Kunal Shah, the founder of Indian fintech start-up Cred, is taking over as head of WhatsApp, thrusting a figure once known mainly within India’s startup circles into the global spotlight. The appointment follows Meta’s $900m (£679m) investment in Cred, which will give the social media giant a 20% stake in the company.
Will Cathcart, who has overseen the messaging platform for nearly seven years and scaled it to more than three billion users worldwide, announced his departure on social media on Monday. He said WhatsApp was in “the strongest position it’s ever been” but “felt like the right moment to step back”. Cathcart will remain within Meta’s leadership ranks.
“Indian fintech founder Kunal Shah appointed head of WhatsApp after Meta's $900m investment in Cred.”
Mark Zuckerberg, Meta’s chief executive, said Shah had built “one of India’s most important technology companies” with Cred and “brings the kind of builder mentality and global perspective that will serve him well in running the world’s biggest messaging app”. Zuckerberg added he looked forward to working with Shah to make WhatsApp “the best service for billions of people and millions of businesses”.
Shah’s path to the top of WhatsApp is unconventional. Raised in Mumbai, he studied philosophy in college – a choice he once explained was influenced by the subject’s morning class schedule allowing him to work full-time after his family’s business ran into financial trouble. His first major breakthrough came with FreeCharge, a mobile recharge platform co-founded in 2010, which was acquired by e-commerce firm Snapdeal in 2015 in one of the country’s largest startup acquisitions at the time. After leaving FreeCharge, he spent years investing in young technology firms and advising founders through roles at Y Combinator and Sequoia Capital.
In 2018, Shah founded Cred, a Bengaluru-based “members-only” service that rewards high-earners for paying credit card bills on time. Its simple model – centred on questions of trust and incentives, as Shah has often said – sought to disrupt India’s payments sector. Meta’s investment, announced alongside the leadership change, marks a significant deepening of the relationship.
Shah wrote on LinkedIn on Monday that he would continue as a shareholder in Cred while taking on his new role at WhatsApp. He noted that Meta would have “no access to member data” despite becoming a minority investor.
The shake-up comes as WhatsApp seeks to expand beyond messaging into payments, business services and AI-powered products. The app is widely used in India, with about 853 million users – the largest user base of any country – but has faced scrutiny over its privacy and data sharing practices with Meta.
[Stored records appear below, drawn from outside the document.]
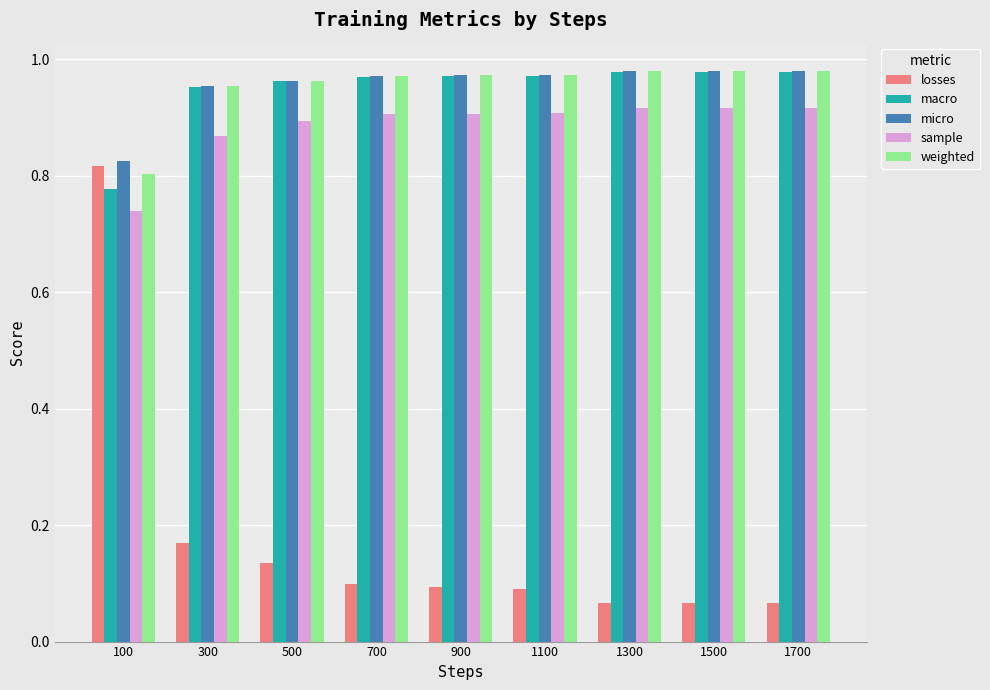

Is it true that sample equals 1.3 at 300?

False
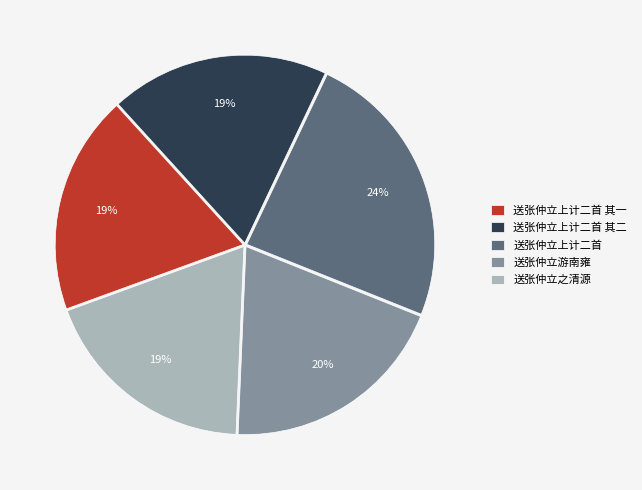

To the nearest percent, what portion does 送张仲立上计二首 其二 represent?

19%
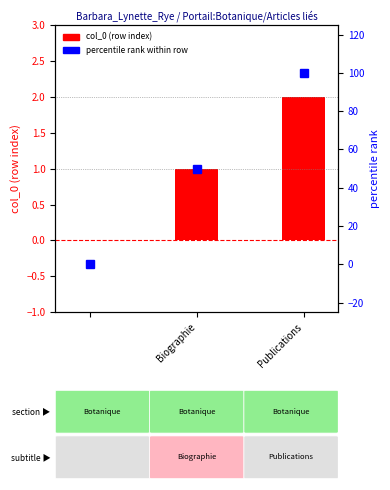

What is the difference between the highest and lowest values at Publications?

98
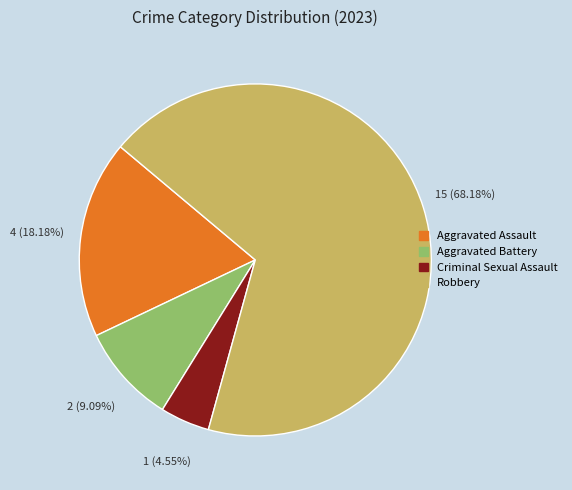

What is the largest slice in the pie chart?

Robbery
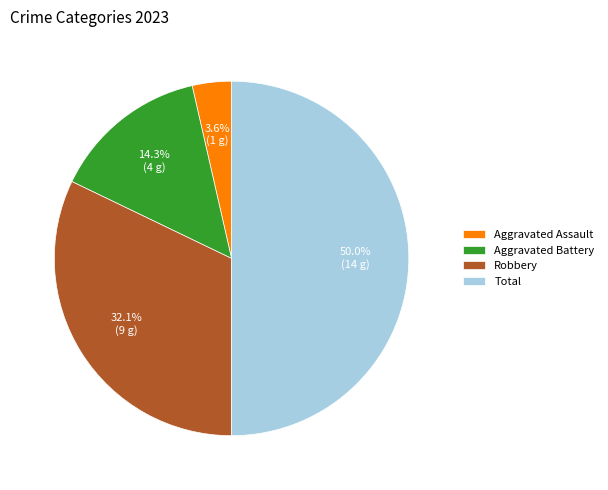

How many slices are in this pie chart?

4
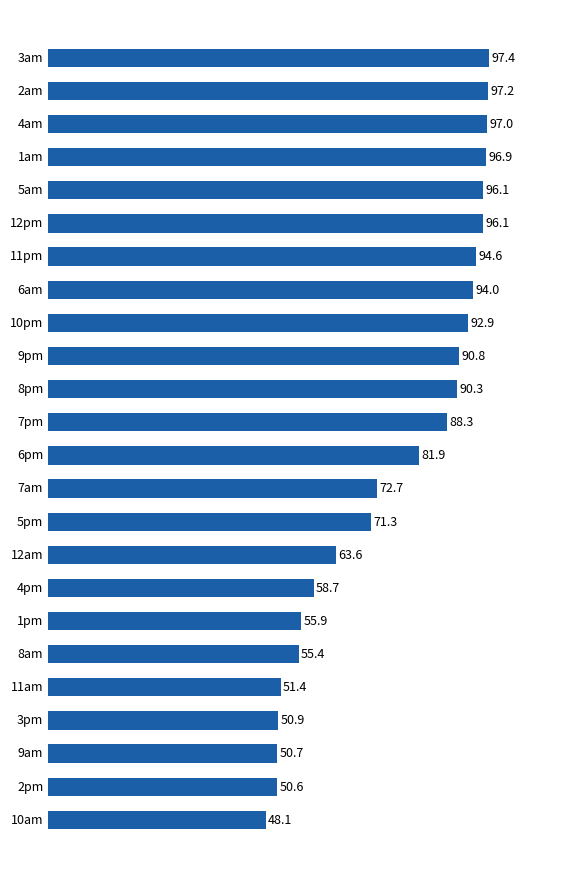

What is the ratio of the value at 6pm to the value at 9pm?

0.9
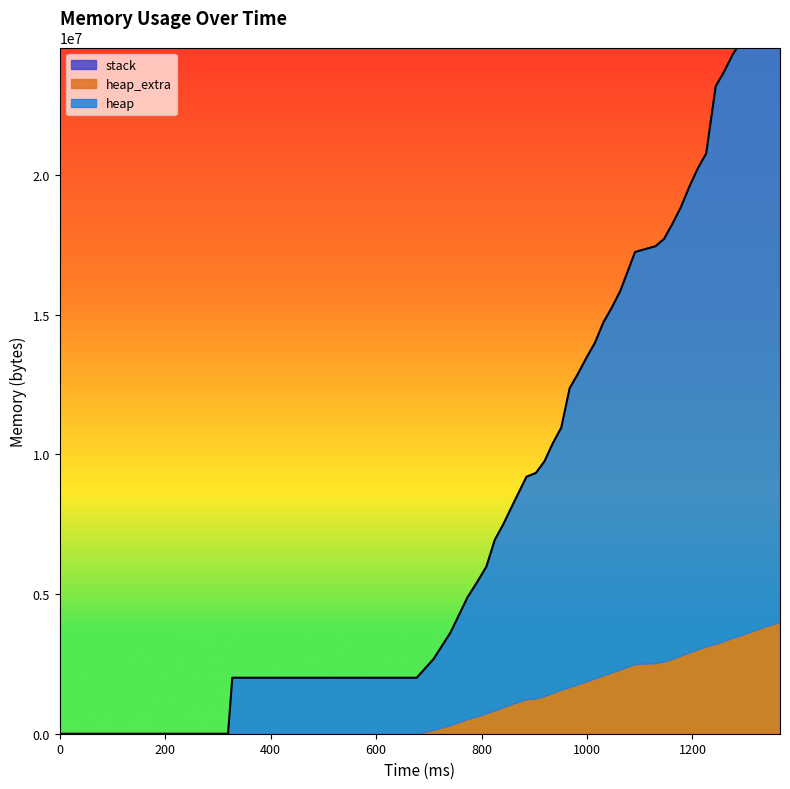

What is the spread (max minus min) of values at 677?

2004576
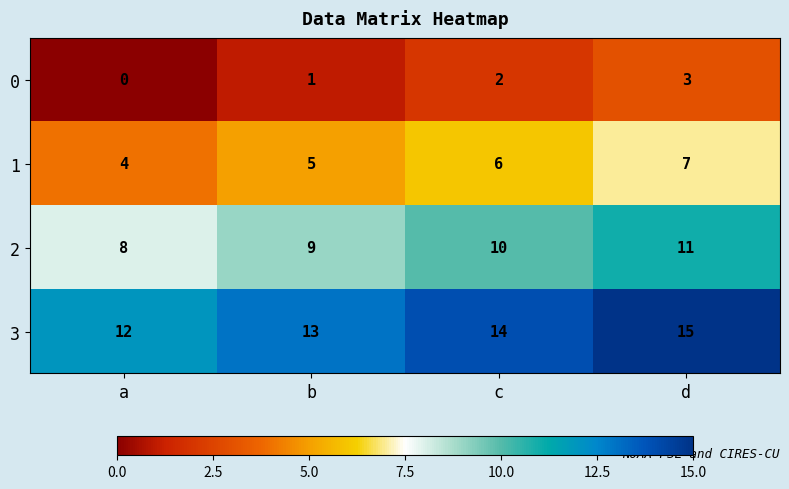

What is the difference between the highest and lowest values at d?

12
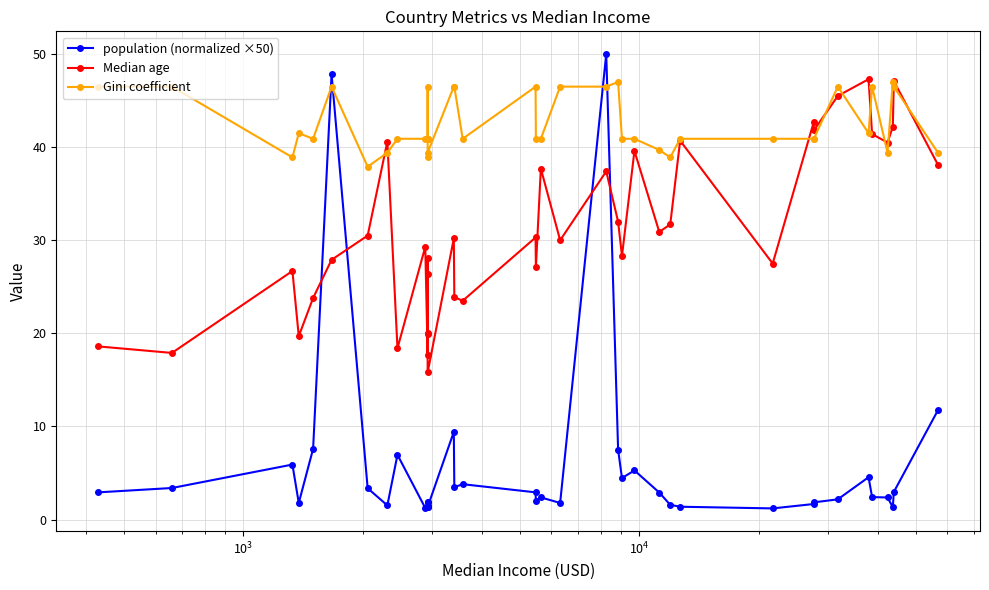

How many lines are shown in the chart?

3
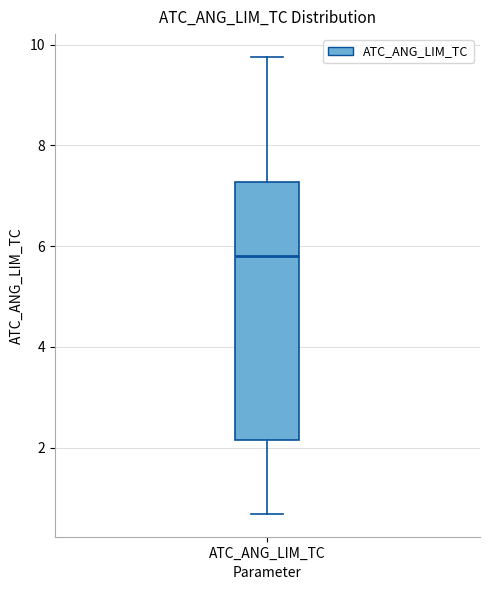

Read this box plot against the y-axis: the position of the median line, the range covered by the box, and the ends of both whiskers. The values are not printed on the chart, so give them approximately, as read against the axis.

median 5.8, box 2.2 to 7.2, whiskers 0.6 to 9.8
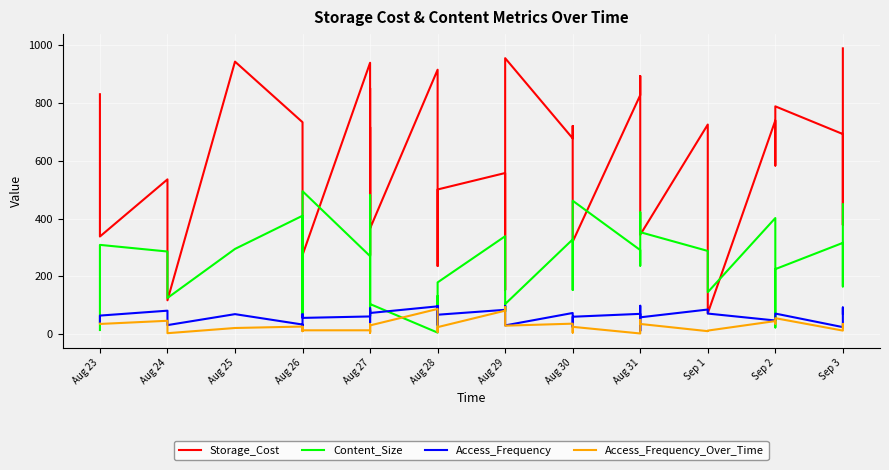

The Content_Size series shows 37 at Aug 28. True or false?

False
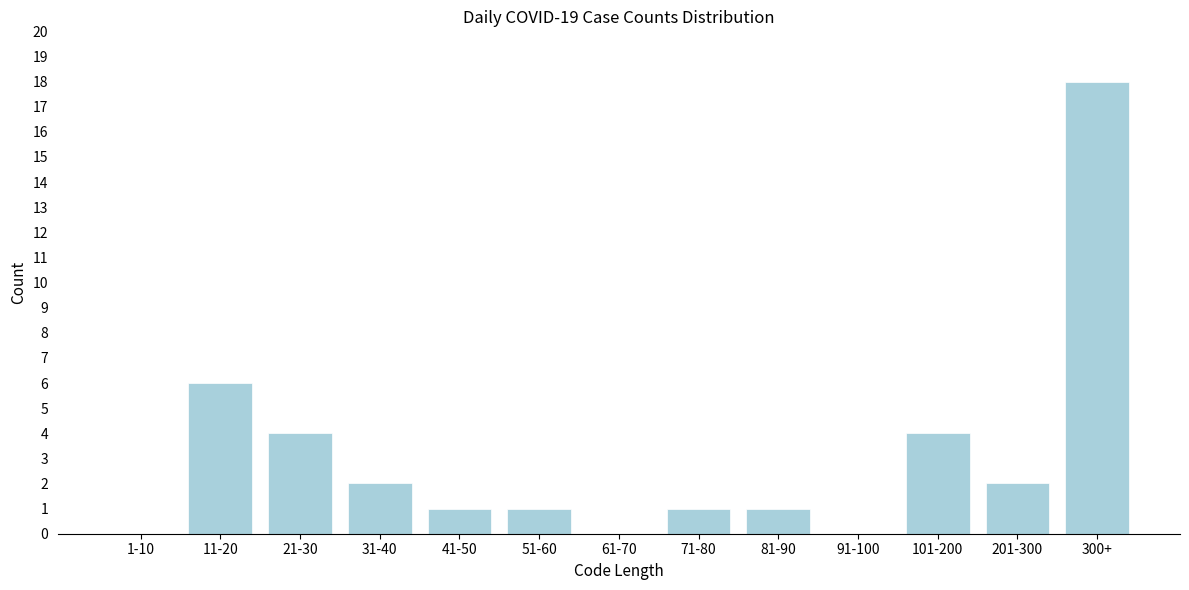

Reading left to right, transcribe all the data shown in this chart.

1-10=0	11-20=6	21-30=4	31-40=2	41-50=1	51-60=1	61-70=0	71-80=1	81-90=1	91-100=0	101-200=4	201-300=2	300+=18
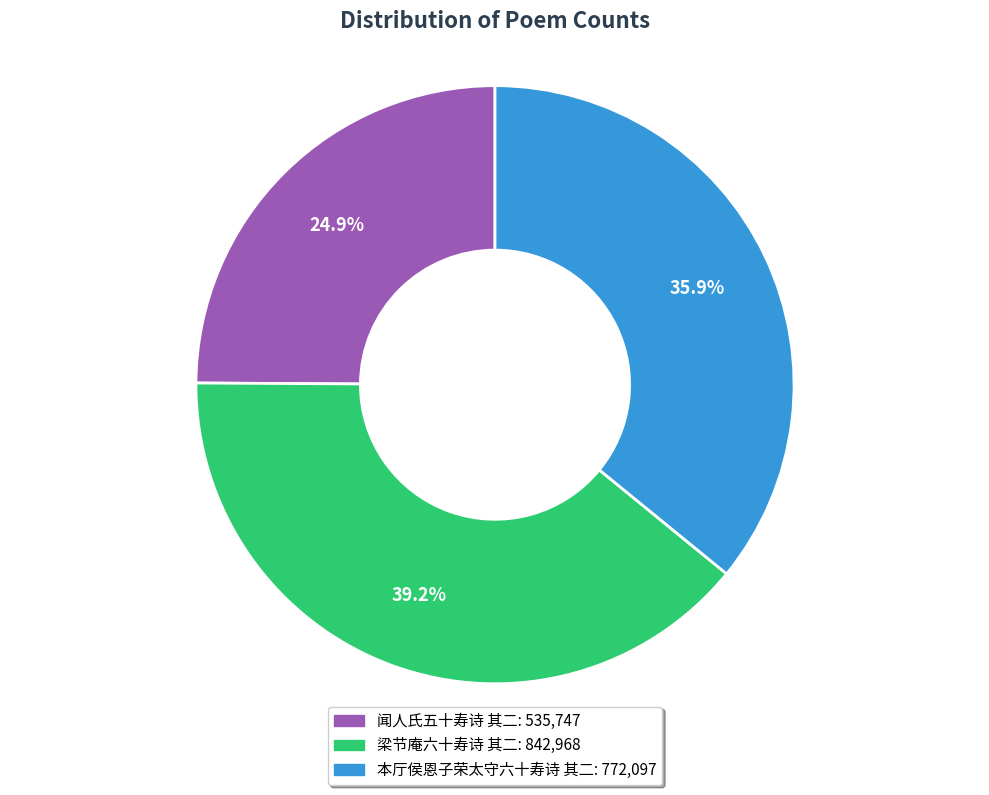

What is the total percentage of 闻人氏五十寿诗 其二 and 梁节庵六十寿诗 其二?

64.1%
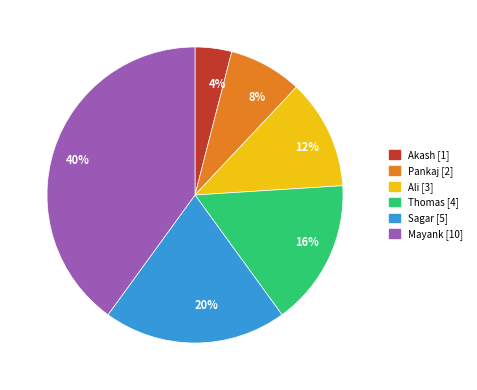

Is the sum of Ali and Pankaj greater than half?

No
WhatsApp also falls under Meta’s “family of apps”, which includes Facebook, Instagram and Messenger, and has been an area where the firm has tried to boost revenue with ads, paid subscriptions and AI tools.
For Shah, a founder who built his career within India’s startup ecosystem, control of a global consumer platform of this scale is rare. His reputation, already expanding beyond the companies he built through podcast appearances and social media posts on topics from artificial intelligence to philosophy, now steps onto a far bigger stage.